Mas até agora, estes efeitos não têm sido aparentes aos olhos dos investigadores. “Nunca vi um animal com uma deformidade visual exterior provocada pela radiação”, diz ele. No futuro, ele e os seus colegas gostariam de estudar os sistemas reprodutivos dos animais em Chernobyl e Fukushima para ver se a radiação está a afectar, digamos, a formação de esperma nos machos, ou o número de óvulos que as fêmeas estão a produzir. Beasley diz: “Há muito mais que precisamos de descobrir”

Once desapareceu da natureza, o cavalo de Przewalski parece ter começado a fazer um pequeno regresso perto de Chernobyl. Foto: Tatyana Deryabina.

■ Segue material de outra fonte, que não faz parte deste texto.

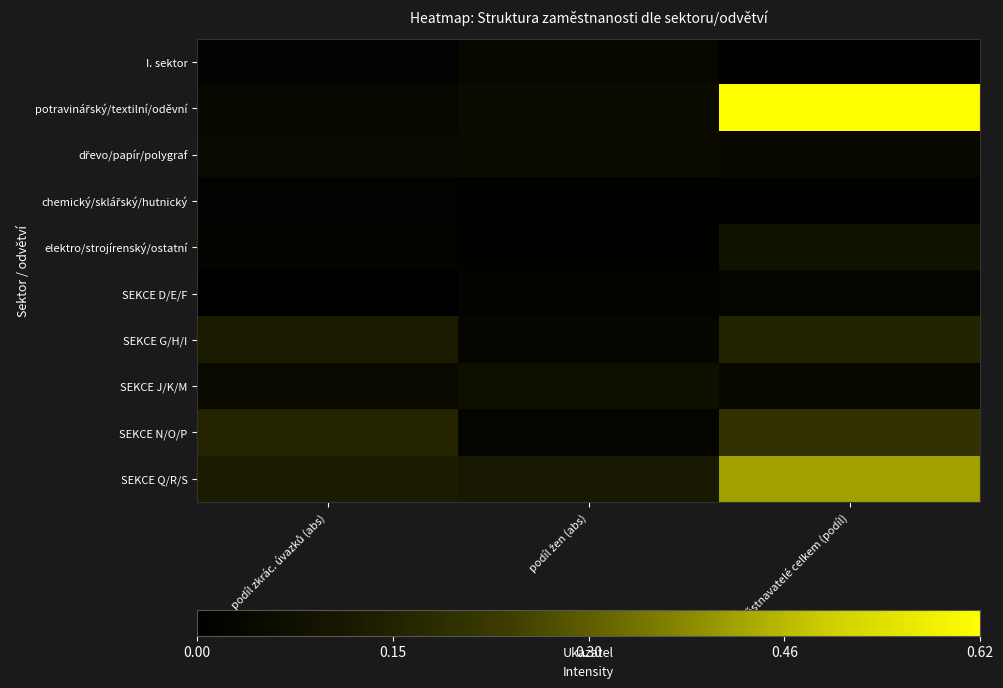

At which category does the chart reach its peak across all series?

zaměstnavatelé celkem (podíl)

Para Beasley, o sucesso dos animais em Chernobyl e Fukushima traz uma mensagem ao mesmo tempo pungente e esperançosa. “Para mim, é realmente um lembrete sóbrio e um exemplo bastante dramático do impacto que os seres humanos têm nos ecossistemas”, diz ele. A sua investigação mostra que a presença de pessoas numa área pode ser na realidade pior para as populações animais do que a contaminação radioactiva; os seres humanos parecem enfatizar um ecossistema simplesmente por viverem nele.

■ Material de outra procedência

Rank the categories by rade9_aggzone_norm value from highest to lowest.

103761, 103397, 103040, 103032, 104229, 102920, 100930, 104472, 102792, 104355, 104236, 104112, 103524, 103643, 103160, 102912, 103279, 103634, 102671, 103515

No lado positivo, um dos animais do mundo em perigo de extinção encontrou um refúgio na zona de exclusão de Chernobyl. O cavalo de Przewalski, a última subespécie de cavalo selvagem que restava, foi extinto na natureza em meados da década de 1950, e os espécimes existentes viviam apenas em cativeiro. Como experiência – de 1998 a 2004 – 36 cavalos foram libertados na zona de exclusão de Chernobyl após o acidente. Após 10 anos, o seu número quase duplicou para 65,

Graças às armadilhas fotográficas, Beasley viu uma visão que outrora se pensava ser quase impossível: grupos de cavalos selvagens a juntarem-se nas casas e celeiros abandonados de Chernobyl. O seu regresso, e o de outros animais, parece dizer-nos que, enquanto os humanos estiverem dispostos a dar-lhes espaço, continua a haver uma hipótese de ressuscitar até espécies em extinção. “A vida selvagem é realmente resiliente, e penso que é um bom exemplo dessa resiliência”, diz Beasley.